La junte militaire guinéenne a créé une nouvelle institution chargée de gérer un référendum constitutionnel en septembre et les élections générales et présidentielles prévues en décembre. La Guinée est l'un des nombreux pays d'Afrique de l'Ouest où l'armée a pris le pouvoir et retardé le retour à un régime civil. Le général Mamadi Doumbouya, au pouvoir depuis 2021, a accepté en 2022 de lancer une transition démocratique après la date limite du 31 décembre 2024. Le non-respect de cette date par la junte au pouvoir a provoqué des manifestations de l'opposition ayant paralysé Conakry, la capitale guinéenne, en janvier.

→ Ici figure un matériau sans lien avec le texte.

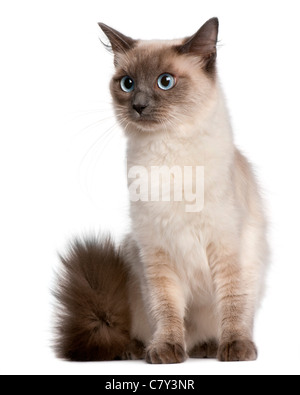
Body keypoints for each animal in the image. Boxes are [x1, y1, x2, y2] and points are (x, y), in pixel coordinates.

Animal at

La Direction générale des élections (DGE) sera chargée, entre autres, d'organiser les élections, de gérer le fichier électoral et de garantir l'équité électorale, a annoncé le chef de la junte Doumbouya dans un décret lu à la télévision d'État samedi soir. Le mois dernier, le Premier ministre Amadou Oury Bah a déclaré que les élections générales et présidentielles auraient lieu en décembre 2025. Il a également confirmé l'organisation d'un référendum pour l'adoption d'une nouvelle constitution le 21 septembre, comme annoncé par la junte en avril.

La crédibilité des élections suscite des inquiétudes. Le régime militaire a dissous plus de 50 partis politiques l'an dernier, prétendant vouloir « assainir l'échiquier politique ». Il a également resserré son emprise sur les médias indépendants, dénoncent les groupes de défense des droits humains. Les réseaux sociaux et les radios privées sont souvent coupés, et les sites d'information sont interrompus ou suspendus pendant plusieurs mois sans explication, tandis que les journalistes sont victimes d'agressions et d'arrestations.